The AEs were manageable. A higher incidence of liver function test abnormalities was observed in the combination [arm]; however, [the number of] deaths from [treatment] were similar on both [arms]. Treatment discontinuation due to AEs were low in both arms. Three percent [of patients on the] combination arm discontinued treatment of both drugs versus 8.8% on the sunitinib [arm].
No safety signals beyond what we see with VEGF-targeted therapy and immune checkpoint inhibitors were reported. Nineteen percent of patients who experienced an immune-related AE were [treated with steroids]. When you look at the high-dose steroids—40 mg of prednisone or higher for 1 month or more—the incidence of [these toxicities] were much less. [These were] important findings reported during ESMO.
What did results reveal with regard to quality of life?
One of the interesting things in this study were the QoL metrics. We don't just want the patient to live longer; we also want them to feel better. Two of the QoL metrics were presented [during ESMO]. The Functional Assessment for Cancer Therapy Kidney Symptom Index-19 (FKSI-19), which involves 19 questions, and a subset of FKSI–disease-related symptoms, which includes 6 questions. Patients filled out the questionnaire at baseline, during their visits, and during follow-up in both arms. At the vast majority of the time points, we saw a statistical significance favoring the combination of cabozantinib/nivolumab over sunitinib in terms of QoL.
What are the next steps for the cabozantinib/nivolumab combination?
What’s the next step for the CheckMate-9ER trial? [We are] moving forward and [accruing] patients to another ongoing phase 3 trial called COSMIC-313; this trial is examining nivolumab plus ipilimumab [as a modern control without sunitinib, versus the [triplet] combination comprised of nivolumab, ipilimumab, and cabozantinib. Two of the 3 drugs were [examined in the] CheckMate-9ER trial. This study is accruing [to examine] a triplet versus a doublet regimen in an intermediate-risk population.

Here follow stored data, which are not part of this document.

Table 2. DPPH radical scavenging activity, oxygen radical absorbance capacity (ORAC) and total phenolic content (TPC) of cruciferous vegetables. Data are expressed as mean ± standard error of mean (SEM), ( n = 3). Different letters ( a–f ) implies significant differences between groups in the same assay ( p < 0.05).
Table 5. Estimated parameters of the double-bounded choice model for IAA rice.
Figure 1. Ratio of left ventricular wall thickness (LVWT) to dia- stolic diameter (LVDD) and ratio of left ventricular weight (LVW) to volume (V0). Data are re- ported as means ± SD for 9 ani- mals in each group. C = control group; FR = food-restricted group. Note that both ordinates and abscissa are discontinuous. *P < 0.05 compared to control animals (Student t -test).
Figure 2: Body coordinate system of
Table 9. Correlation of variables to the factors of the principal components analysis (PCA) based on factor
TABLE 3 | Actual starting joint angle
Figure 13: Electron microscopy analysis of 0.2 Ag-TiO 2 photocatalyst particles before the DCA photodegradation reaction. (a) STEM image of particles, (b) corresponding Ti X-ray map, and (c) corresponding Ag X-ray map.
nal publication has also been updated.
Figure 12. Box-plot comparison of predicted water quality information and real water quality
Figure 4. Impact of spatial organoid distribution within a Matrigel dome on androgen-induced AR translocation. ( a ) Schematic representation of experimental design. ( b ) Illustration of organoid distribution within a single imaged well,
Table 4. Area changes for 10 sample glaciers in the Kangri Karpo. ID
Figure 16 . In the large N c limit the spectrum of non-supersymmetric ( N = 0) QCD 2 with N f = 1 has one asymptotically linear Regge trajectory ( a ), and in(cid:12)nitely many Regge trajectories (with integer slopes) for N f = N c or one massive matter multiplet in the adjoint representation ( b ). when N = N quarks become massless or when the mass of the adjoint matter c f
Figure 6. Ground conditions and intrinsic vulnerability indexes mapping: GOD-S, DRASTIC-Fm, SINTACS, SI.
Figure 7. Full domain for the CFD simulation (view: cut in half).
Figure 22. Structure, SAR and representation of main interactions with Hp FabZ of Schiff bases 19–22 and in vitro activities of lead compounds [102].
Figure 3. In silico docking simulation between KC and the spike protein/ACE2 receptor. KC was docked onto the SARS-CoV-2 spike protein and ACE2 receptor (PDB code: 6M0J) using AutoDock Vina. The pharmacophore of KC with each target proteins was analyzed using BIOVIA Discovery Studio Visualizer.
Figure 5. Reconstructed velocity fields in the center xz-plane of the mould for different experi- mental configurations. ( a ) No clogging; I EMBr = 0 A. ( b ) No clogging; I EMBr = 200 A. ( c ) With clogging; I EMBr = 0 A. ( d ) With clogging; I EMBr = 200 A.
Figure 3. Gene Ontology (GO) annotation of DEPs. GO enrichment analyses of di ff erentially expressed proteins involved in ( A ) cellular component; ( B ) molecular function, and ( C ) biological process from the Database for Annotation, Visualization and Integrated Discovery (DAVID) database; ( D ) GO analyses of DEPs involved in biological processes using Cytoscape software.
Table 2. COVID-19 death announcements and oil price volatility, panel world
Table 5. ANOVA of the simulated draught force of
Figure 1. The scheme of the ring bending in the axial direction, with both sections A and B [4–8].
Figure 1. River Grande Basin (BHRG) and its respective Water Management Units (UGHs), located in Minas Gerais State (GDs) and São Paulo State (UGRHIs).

Similarly, the PDIGREE [trial] is combination study that involves the 3 drugs but they are being given in a different sequence. It's an academic Alliance-led study that is being done in the United States. First, patients are given nivolumab/ipilimumab and if they achieve a complete response (CR), they could stop [treatment] after 1 year. If a patient has disease progression, they could be switched to cabozantinib. The 70% of patients who do not have progressive disease and do not have a CR will get randomized to nivolumab maintenance, which is what we do normally with nivolumab/ipilimumab or nivolumab/cabozantinib. That's the PDIGREE study and that is also currently accruing patients.
Were any other studies presented during the meeting that you wanted to highlight?
Another interesting oral presentation about therapeutics was reported during the meeting. In a poster, [investigators combined] cabozantinib with another checkpoint inhibitor, the PD-L1 inhibitor atezolizumab (Tecentriq). Monty Pal, MD, of City of Hope, and Bradley McGregor, MD, of Dana-Farber Cancer Institute, presented both studies.
Pal showed in a population of patients with RCC, at a different dose of 40 mg or 60 mg, response rates were over 50%; 90% or more patients demonstrated tumor shrinkage. Most importantly, the combination was well tolerated; as such, it was moved to a phase 3 trial called CONTACT-3. In this trial, which is being done in the post-immunotherapy setting, patients who experienced prior checkpoint inhibitor and progressed will be randomized to control cabozantinib versus cabozantinib plus atezolizumab.
What’s your take-home message regarding this trial and its findings?
Overall, it’s to have options and to keep the field moving. We want patients to be able to hear about the options available to them and for oncologists be familiar with [those options]. The 3 drugs I mentioned—nivolumab, cabozantinib, and atezolizumab—overall, are drugs that are available and approved for use in other malignancies. For example, nivolumab and cabozantinib [are FDA approved] in RCC and atezolizumab [is approved] for use in many other malignancies. Putting them together in RCC seems to be the natural thing. I’m glad that [these agents] made it to the next step.